** Begin Data for this exercise **
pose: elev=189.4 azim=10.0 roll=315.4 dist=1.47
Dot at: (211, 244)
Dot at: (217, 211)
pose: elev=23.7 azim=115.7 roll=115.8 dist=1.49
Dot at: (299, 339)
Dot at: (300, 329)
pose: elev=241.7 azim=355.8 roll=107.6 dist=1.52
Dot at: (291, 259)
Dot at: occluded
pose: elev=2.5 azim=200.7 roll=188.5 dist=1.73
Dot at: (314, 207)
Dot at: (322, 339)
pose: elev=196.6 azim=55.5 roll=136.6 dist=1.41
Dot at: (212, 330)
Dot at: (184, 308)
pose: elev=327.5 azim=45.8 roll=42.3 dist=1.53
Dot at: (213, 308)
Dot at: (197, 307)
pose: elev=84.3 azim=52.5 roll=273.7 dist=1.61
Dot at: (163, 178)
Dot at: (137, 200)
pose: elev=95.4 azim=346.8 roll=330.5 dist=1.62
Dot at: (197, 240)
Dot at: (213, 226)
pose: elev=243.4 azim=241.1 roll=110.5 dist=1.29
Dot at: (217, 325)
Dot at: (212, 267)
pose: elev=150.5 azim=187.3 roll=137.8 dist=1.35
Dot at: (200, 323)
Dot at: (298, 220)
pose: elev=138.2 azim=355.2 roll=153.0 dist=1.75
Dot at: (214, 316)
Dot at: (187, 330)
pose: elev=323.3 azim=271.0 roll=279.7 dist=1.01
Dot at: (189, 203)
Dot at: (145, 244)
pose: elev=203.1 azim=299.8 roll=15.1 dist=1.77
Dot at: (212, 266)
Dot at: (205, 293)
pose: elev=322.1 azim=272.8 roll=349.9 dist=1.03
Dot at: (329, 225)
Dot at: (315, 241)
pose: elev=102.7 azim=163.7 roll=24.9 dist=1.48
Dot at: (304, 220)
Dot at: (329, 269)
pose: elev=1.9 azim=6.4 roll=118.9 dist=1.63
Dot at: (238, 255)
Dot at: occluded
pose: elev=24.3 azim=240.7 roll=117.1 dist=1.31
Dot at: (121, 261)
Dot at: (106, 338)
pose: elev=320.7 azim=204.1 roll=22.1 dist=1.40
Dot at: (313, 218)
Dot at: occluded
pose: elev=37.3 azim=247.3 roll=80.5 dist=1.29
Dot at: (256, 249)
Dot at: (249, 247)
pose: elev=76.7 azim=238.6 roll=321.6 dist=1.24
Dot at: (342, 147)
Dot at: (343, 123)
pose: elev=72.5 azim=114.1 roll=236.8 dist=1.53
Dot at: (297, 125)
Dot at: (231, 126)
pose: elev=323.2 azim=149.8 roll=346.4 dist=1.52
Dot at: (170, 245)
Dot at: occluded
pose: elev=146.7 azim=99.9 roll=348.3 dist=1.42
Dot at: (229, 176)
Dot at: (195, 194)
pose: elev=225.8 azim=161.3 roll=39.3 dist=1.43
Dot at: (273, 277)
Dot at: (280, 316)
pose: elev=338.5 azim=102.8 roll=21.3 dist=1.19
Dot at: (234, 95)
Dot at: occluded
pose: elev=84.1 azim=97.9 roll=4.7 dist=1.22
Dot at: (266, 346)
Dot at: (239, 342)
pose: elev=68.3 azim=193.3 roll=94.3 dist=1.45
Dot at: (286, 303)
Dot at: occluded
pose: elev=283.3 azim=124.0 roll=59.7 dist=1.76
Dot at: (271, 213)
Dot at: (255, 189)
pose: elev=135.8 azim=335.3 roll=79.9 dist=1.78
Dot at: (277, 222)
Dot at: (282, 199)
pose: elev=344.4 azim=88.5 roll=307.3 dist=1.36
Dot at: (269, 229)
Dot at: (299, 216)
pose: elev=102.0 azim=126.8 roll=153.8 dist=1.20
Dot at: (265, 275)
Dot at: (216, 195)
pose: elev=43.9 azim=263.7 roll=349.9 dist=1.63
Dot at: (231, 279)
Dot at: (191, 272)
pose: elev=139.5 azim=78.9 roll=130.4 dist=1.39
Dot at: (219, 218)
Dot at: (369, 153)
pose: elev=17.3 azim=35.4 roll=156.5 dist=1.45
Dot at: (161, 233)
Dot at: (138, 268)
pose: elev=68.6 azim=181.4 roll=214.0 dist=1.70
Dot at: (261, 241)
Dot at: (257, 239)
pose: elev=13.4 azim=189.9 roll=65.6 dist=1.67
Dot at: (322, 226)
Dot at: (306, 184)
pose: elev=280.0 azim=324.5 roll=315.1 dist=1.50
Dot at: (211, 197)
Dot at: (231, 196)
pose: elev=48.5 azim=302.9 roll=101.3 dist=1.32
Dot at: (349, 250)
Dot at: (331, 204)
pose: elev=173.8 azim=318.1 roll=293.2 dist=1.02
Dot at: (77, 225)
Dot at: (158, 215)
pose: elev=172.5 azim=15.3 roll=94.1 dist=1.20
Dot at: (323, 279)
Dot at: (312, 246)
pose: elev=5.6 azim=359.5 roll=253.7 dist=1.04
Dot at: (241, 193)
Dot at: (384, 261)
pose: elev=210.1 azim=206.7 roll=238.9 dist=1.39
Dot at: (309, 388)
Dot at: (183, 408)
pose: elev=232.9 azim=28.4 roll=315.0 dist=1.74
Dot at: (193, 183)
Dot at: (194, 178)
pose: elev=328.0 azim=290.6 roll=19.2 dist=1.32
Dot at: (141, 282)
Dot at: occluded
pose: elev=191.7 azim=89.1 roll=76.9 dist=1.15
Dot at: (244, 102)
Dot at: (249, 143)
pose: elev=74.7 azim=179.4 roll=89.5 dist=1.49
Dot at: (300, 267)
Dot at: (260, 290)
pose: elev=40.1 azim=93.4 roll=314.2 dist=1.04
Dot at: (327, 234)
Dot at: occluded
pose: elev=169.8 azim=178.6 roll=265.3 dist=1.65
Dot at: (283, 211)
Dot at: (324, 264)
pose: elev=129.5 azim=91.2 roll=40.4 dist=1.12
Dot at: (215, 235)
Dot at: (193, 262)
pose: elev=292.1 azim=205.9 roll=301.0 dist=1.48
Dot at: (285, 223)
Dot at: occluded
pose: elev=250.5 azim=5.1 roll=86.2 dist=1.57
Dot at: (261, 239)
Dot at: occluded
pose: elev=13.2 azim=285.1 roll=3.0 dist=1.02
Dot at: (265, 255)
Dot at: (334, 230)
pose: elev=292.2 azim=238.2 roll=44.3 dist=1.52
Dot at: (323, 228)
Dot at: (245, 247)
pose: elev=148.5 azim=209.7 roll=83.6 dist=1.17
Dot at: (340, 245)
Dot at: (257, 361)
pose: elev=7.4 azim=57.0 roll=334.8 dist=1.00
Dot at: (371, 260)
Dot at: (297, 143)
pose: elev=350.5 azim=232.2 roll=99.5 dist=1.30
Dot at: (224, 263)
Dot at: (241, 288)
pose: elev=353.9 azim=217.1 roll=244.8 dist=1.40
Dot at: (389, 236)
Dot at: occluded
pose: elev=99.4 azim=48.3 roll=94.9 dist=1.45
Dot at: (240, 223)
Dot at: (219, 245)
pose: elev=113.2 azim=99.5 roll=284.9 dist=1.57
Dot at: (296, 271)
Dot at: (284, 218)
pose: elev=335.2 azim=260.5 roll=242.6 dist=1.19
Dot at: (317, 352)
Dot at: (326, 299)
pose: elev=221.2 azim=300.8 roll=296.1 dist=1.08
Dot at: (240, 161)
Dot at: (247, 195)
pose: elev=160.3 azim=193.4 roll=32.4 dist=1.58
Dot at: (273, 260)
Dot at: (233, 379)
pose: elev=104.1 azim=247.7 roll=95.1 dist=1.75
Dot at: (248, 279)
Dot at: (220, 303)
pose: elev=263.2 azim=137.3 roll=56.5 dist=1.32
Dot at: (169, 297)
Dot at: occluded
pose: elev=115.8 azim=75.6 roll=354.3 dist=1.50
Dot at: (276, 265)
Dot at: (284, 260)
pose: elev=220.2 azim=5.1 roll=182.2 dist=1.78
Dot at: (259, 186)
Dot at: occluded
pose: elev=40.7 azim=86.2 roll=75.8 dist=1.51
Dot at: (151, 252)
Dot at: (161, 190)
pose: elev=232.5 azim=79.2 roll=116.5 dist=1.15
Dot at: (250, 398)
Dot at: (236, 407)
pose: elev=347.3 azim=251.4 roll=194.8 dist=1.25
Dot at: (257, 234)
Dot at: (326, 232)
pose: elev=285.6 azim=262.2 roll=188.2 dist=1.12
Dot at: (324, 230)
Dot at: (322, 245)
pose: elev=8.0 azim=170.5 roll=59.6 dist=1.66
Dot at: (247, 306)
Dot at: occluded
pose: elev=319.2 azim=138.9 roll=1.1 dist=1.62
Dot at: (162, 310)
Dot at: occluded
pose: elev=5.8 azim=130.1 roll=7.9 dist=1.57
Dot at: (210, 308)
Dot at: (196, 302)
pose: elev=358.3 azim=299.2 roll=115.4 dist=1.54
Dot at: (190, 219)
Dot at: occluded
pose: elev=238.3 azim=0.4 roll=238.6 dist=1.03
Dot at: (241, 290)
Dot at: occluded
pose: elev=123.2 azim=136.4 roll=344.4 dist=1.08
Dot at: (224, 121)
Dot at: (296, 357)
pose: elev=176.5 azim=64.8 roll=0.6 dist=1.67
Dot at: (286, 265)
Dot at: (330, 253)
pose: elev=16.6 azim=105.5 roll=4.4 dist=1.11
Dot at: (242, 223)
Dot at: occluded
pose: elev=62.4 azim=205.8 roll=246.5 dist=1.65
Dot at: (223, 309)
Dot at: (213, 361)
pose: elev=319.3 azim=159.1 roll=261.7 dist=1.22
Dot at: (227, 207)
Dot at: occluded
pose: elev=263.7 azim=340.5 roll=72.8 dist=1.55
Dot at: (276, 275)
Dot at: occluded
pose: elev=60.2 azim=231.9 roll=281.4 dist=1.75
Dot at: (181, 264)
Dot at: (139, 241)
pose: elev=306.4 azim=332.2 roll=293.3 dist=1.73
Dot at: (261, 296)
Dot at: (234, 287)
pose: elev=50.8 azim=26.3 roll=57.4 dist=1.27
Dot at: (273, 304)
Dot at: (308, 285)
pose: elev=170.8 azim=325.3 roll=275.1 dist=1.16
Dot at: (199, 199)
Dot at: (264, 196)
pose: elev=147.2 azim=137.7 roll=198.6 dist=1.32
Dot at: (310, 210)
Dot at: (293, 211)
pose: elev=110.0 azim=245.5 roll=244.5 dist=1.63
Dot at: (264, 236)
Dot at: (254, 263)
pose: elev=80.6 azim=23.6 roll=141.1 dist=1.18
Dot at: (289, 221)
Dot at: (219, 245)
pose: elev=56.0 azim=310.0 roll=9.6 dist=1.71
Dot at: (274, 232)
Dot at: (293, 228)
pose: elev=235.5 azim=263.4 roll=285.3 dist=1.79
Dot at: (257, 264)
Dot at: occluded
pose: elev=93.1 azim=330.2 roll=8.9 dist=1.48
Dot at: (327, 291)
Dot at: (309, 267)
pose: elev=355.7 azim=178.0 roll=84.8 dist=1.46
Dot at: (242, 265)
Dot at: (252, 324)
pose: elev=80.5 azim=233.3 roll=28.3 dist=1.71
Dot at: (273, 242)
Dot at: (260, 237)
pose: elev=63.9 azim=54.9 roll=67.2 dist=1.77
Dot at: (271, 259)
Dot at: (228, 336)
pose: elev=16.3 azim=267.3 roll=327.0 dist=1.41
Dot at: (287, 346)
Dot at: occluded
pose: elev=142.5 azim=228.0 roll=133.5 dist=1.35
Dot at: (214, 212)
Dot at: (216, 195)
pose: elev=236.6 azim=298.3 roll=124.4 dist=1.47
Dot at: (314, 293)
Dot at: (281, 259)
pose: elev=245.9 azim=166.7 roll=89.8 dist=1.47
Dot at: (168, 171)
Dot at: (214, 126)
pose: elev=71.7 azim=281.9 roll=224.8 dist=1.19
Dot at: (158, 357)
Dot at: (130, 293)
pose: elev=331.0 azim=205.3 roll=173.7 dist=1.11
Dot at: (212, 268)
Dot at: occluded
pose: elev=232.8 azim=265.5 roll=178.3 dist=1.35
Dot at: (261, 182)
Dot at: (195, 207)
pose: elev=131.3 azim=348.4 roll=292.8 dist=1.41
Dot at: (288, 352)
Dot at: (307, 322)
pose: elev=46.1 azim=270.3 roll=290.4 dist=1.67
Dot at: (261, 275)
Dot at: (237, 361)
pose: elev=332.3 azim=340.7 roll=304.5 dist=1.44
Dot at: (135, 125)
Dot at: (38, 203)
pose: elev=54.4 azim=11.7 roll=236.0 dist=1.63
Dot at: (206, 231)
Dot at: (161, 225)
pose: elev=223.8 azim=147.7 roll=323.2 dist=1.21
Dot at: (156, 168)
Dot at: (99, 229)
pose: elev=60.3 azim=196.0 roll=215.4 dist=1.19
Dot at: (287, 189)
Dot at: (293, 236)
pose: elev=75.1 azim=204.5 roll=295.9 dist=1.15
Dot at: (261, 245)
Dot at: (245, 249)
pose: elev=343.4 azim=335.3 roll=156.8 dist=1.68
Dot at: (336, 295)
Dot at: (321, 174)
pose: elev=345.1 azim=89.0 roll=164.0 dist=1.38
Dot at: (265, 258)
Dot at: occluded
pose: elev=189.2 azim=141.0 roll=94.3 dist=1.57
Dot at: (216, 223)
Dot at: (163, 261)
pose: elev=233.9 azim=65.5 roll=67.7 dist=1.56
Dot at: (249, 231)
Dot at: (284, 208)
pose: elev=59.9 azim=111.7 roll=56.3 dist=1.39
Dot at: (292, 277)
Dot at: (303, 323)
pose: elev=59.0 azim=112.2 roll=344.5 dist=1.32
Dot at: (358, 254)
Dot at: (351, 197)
** End Data for this exercise **
**What to do**: Convert the material from the line containing "pose: elev=59.9 azim=111.7" through the end of the material, both ends included, into a Markdown table with the columns Row and Line, numbering each line and omitting any blank lines.

**Answer to the exercise**:
| Row | Line |
|---|---|
| 1 | pose: elev=59.9 azim=111.7 roll=56.3 dist=1.39 |
| 2 | Dot at: (292, 277) |
| 3 | Dot at: (303, 323) |
| 4 | pose: elev=59.0 azim=112.2 roll=344.5 dist=1.32 |
| 5 | Dot at: (358, 254) |
| 6 | Dot at: (351, 197) |